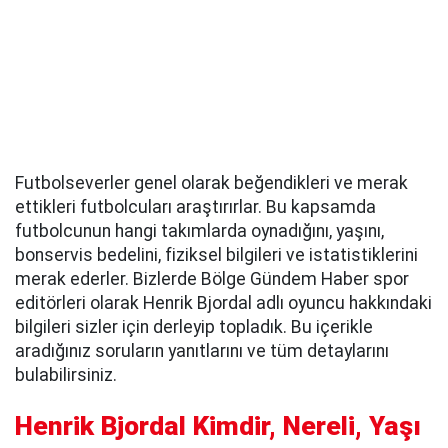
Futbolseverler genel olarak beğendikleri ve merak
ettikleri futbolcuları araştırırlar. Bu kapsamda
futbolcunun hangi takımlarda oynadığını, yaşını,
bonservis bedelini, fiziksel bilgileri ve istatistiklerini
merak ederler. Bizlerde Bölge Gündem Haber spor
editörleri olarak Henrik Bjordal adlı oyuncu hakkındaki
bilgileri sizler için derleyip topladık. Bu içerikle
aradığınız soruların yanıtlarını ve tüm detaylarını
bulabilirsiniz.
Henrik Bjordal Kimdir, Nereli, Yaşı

==

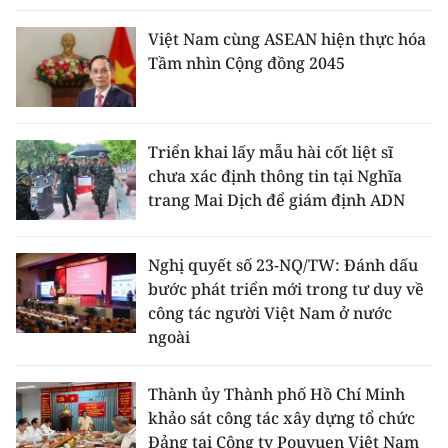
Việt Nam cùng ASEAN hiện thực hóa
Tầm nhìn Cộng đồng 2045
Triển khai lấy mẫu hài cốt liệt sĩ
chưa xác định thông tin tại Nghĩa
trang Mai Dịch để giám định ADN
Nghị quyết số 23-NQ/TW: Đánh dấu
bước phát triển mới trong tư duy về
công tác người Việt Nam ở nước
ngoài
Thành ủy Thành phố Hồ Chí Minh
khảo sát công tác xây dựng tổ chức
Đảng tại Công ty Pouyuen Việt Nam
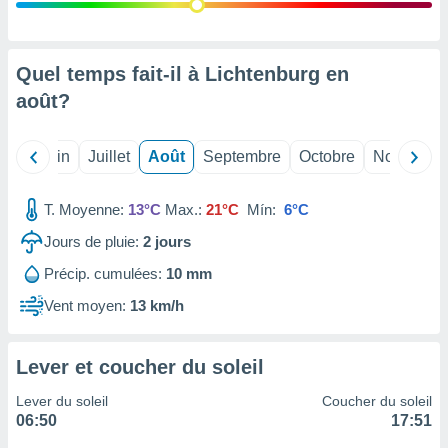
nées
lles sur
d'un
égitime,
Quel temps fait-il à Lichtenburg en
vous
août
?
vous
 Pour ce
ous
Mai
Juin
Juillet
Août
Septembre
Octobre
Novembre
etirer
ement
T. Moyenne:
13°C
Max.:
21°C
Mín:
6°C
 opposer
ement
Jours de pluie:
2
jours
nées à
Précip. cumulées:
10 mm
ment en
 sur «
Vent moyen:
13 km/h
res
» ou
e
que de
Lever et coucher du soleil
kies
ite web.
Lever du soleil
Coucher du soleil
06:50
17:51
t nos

--

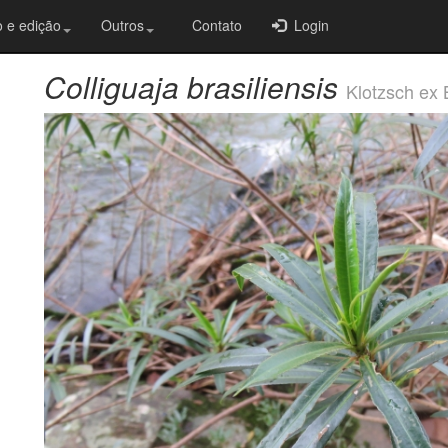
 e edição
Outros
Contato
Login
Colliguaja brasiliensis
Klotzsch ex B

TASK INSTRUCTIONS
All lines in the listing above between the line with "Futbolseverler genel olarak" and the line with "Henrik Bjordal Kimdir, Nereli, Yaşı", inclusive, should be set down exactly, and no line outside that range.

WRITTEN RESPONSE
Futbolseverler genel olarak beğendikleri ve merak
ettikleri futbolcuları araştırırlar. Bu kapsamda
futbolcunun hangi takımlarda oynadığını, yaşını,
bonservis bedelini, fiziksel bilgileri ve istatistiklerini
merak ederler. Bizlerde Bölge Gündem Haber spor
editörleri olarak Henrik Bjordal adlı oyuncu hakkındaki
bilgileri sizler için derleyip topladık. Bu içerikle
aradığınız soruların yanıtlarını ve tüm detaylarını
bulabilirsiniz.
Henrik Bjordal Kimdir, Nereli, Yaşı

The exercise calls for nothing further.